─── Estratto del documento

Banche online o tradizionali?

0 Flares 0 Flares ×

La prima scelta da affrontare quando si decide di investire dei soldi, è quella del soggetto a cui affidarsi. Un’importante alternativa è quella della scelta tra operatori (banche) online oppure “tradizionali” (chiaramente, che offrano servizi diversi – e più redditizi – del classico conto corrente).

Più di qualcuno ha paura di affidarsi a banche online, che qualcuno chiama anche banche virtuali: ma questo non è un termine corretto, dato che sono banche invece molto reali, in cui quello che cambia è solamente la modalità di rapportarsi ai clienti (cioè noi) – tramite telefono e web anziché tramite sportelli.

Personalmente, io ho una certa preferenza per le banche che operano via web. Non solo perché operare via web è decisamente molto più comodo che doversi recare ad uno sportello, ma soprattutto per due altri fattori secondo me decisivi:

  1. I servizi online, su larga scala, dovrebbero permettere alla banca un risparmio di costi, che si dovrebbero riflettere su una maggiore convenienza per il cliente: di conseguenza, è logico che in media i servizi online siano vantaggiosi. (Notare il “su larga scala”: offrire servizi di qualità, e sicuri, via web non è una cosa banale – anche se è nella capacità di molte banche)

──────

## Istruzione di lavoro A
Secondo il testo sulle banche online, attraverso quali canali queste banche si rapportano ai clienti anziché tramite sportelli?
## Istruzione di lavoro B
Riproduca fedelmente il passo del testo sulle banche online compreso tra "La prima scelta" e "anziché tramite sportelli.", estremi inclusi.
Le righe riportate di seguito non servono allo svolgimento del lavoro.

─── Contenuto del dataset

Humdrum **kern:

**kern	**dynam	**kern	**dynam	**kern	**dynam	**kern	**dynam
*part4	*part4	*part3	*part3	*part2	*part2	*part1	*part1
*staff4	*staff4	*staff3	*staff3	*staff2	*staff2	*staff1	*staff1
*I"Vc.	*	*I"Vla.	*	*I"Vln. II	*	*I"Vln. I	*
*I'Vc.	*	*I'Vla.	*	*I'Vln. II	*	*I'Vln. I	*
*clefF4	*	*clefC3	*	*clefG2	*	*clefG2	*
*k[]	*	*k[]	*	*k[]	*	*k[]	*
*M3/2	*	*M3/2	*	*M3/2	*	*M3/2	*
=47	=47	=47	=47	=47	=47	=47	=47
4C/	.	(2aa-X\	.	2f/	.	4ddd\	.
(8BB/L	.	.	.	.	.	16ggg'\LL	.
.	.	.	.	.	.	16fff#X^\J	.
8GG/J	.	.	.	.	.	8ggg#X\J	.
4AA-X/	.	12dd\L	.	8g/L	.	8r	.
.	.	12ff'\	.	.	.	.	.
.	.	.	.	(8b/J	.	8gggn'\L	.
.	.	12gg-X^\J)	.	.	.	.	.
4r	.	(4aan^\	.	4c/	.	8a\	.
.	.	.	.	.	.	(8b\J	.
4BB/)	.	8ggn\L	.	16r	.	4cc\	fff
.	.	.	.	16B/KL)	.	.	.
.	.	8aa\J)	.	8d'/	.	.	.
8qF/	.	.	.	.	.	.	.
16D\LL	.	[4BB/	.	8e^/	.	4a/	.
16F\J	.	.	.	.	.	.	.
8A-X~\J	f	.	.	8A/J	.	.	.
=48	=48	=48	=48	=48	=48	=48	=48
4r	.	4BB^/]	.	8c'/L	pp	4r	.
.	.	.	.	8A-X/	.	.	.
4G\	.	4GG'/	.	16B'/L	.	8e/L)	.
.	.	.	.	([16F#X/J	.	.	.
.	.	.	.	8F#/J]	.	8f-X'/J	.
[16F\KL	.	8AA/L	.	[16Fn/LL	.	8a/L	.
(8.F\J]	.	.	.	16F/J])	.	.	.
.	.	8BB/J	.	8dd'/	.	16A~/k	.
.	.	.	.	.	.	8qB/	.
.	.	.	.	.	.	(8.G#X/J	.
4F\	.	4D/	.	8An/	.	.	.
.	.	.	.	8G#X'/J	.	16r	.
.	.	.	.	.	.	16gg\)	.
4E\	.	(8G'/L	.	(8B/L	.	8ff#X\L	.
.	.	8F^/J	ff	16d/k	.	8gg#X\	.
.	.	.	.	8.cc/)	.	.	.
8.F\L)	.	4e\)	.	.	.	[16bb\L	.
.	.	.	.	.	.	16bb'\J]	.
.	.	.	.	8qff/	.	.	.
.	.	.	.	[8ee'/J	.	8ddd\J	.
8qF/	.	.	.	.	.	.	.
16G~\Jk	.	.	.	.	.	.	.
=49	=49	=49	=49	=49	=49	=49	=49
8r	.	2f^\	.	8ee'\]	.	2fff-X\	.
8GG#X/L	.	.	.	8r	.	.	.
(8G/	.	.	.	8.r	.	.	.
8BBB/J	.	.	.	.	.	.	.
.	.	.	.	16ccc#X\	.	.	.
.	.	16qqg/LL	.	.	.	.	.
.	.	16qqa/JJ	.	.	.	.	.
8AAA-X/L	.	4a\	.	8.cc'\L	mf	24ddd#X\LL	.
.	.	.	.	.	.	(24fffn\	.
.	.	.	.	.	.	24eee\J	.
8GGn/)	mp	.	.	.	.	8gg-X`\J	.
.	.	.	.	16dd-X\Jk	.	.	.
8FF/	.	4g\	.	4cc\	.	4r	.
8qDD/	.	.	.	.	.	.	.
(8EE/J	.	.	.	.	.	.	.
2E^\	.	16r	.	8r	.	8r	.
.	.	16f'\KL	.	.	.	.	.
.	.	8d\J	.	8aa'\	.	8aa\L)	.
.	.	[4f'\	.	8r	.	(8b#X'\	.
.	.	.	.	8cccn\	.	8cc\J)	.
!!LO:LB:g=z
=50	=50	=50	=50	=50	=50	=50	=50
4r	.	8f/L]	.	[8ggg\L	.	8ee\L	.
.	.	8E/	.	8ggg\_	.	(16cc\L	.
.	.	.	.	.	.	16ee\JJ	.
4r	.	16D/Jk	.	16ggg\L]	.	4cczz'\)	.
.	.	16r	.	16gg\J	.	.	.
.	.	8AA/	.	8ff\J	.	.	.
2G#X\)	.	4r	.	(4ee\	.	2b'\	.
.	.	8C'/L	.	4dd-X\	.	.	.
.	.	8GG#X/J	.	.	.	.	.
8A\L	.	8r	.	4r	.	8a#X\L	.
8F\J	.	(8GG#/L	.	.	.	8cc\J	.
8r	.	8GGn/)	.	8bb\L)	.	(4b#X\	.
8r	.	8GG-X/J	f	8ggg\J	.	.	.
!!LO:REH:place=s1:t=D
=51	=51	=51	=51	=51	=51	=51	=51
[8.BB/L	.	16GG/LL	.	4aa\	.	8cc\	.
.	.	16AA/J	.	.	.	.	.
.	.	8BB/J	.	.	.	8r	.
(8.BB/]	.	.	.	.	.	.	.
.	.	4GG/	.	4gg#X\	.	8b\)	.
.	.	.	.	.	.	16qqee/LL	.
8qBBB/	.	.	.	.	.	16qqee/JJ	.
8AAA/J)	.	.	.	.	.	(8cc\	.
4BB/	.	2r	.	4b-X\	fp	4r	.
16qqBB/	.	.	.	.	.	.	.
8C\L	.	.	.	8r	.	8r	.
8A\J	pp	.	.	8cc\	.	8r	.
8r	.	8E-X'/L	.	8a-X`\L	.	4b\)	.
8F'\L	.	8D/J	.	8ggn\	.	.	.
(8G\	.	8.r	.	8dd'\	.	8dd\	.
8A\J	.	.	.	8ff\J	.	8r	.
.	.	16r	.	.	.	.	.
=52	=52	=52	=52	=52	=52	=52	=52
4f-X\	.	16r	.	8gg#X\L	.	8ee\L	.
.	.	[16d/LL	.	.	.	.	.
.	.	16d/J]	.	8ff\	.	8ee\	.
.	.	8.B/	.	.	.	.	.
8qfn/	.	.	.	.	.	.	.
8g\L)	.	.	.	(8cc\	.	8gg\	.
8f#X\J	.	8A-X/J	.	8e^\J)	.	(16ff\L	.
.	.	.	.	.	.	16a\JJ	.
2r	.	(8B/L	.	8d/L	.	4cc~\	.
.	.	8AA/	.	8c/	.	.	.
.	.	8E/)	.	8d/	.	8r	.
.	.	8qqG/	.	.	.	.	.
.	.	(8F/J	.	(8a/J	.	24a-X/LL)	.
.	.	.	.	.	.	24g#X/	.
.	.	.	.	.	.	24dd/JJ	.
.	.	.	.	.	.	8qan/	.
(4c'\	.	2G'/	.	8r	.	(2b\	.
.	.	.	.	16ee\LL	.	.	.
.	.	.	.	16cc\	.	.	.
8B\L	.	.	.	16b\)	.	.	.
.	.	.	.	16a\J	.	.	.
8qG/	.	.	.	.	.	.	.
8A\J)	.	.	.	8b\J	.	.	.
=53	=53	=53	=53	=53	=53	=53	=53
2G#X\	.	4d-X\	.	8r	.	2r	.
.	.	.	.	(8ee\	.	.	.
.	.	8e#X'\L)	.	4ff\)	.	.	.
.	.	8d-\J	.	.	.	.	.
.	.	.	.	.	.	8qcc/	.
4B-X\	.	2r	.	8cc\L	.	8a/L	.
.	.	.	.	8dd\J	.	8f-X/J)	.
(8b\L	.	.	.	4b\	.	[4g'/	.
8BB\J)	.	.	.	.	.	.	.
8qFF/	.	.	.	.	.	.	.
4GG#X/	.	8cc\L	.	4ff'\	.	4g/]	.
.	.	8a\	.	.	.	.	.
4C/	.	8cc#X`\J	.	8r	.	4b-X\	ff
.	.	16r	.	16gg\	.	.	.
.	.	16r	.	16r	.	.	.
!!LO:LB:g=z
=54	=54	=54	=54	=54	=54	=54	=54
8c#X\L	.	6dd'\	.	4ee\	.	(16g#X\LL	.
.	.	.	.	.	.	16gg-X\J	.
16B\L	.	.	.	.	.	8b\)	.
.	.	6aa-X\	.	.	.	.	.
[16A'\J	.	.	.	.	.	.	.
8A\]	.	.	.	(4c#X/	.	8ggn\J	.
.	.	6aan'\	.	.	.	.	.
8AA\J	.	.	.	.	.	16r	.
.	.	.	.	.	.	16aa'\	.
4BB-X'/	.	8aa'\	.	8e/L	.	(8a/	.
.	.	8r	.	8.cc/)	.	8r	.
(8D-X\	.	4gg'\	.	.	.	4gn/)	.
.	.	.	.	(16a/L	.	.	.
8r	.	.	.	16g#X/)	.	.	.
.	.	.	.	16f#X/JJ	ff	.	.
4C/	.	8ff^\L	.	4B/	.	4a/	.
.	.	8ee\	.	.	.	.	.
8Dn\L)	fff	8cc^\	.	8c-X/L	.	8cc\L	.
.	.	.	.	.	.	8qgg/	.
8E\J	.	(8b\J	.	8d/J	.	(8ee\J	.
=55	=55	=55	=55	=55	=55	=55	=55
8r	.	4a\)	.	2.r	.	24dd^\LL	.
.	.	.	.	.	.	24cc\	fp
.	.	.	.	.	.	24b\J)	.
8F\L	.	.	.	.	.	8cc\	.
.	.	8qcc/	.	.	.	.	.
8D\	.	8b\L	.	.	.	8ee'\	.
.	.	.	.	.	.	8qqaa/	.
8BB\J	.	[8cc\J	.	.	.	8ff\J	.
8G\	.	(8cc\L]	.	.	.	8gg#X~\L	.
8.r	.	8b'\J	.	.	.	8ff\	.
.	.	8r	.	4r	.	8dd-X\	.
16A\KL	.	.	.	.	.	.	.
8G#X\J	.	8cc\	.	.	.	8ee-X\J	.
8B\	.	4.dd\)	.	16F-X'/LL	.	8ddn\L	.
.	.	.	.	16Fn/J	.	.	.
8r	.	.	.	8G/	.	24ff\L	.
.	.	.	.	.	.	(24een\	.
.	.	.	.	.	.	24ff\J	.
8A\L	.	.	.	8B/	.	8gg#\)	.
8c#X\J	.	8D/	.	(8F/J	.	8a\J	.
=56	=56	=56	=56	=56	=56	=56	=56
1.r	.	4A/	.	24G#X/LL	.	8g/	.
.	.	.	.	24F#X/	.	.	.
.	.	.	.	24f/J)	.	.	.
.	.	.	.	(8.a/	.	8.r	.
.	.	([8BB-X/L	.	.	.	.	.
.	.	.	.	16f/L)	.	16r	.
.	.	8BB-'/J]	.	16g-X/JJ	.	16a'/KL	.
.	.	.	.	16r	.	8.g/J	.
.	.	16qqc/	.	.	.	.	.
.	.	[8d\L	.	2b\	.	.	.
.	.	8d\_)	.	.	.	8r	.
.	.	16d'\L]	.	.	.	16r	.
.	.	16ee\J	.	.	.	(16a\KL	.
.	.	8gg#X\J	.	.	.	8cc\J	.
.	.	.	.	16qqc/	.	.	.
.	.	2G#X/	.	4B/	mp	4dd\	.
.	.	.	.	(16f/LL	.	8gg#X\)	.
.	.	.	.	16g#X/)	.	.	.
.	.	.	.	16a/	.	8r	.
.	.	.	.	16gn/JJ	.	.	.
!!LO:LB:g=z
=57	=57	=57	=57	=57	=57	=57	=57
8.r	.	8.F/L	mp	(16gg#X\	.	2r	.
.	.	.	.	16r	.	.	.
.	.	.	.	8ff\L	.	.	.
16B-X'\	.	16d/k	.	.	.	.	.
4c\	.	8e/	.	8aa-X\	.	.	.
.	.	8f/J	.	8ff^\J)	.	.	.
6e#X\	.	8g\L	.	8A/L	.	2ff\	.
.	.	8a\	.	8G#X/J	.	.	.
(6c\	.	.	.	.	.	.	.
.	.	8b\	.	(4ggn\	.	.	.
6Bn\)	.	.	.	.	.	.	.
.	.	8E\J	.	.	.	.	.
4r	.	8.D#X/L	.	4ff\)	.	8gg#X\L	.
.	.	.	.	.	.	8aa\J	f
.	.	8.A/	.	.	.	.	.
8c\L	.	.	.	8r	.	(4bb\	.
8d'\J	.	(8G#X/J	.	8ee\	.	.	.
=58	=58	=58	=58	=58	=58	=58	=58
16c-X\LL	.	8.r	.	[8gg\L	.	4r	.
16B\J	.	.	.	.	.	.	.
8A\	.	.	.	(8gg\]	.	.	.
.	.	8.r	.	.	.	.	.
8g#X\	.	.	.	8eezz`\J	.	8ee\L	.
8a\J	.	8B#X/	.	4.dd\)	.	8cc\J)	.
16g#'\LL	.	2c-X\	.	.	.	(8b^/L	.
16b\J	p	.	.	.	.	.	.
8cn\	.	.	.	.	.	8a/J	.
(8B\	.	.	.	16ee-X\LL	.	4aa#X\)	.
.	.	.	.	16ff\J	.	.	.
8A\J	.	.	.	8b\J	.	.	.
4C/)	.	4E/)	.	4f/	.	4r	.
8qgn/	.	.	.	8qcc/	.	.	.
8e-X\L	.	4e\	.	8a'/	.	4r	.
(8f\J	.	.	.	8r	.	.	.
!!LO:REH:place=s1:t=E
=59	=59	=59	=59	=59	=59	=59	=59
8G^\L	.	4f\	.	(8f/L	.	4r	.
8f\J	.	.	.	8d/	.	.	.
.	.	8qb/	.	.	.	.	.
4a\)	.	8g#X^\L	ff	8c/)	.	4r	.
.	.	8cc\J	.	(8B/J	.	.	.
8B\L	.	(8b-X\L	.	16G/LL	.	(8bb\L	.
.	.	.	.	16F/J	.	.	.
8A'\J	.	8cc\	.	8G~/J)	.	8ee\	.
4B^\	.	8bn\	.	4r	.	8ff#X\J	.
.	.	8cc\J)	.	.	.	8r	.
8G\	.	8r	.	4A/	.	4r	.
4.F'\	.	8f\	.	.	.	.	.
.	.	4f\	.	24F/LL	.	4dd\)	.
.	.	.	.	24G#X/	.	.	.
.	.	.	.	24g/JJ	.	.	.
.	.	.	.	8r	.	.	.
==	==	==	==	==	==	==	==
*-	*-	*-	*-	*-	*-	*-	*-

──────

## Esito del compito A
Tramite telefono e web.

## Esito del compito B
La prima scelta da affrontare quando si decide di investire dei soldi, è quella del soggetto a cui affidarsi. Un’importante alternativa è quella della scelta tra operatori (banche) online oppure “tradizionali” (chiaramente, che offrano servizi diversi – e più redditizi – del classico conto corrente).

Più di qualcuno ha paura di affidarsi a banche online, che qualcuno chiama anche banche virtuali: ma questo non è un termine corretto, dato che sono banche invece molto reali, in cui quello che cambia è solamente la modalità di rapportarsi ai clienti (cioè noi) – tramite telefono e web anziché tramite sportelli.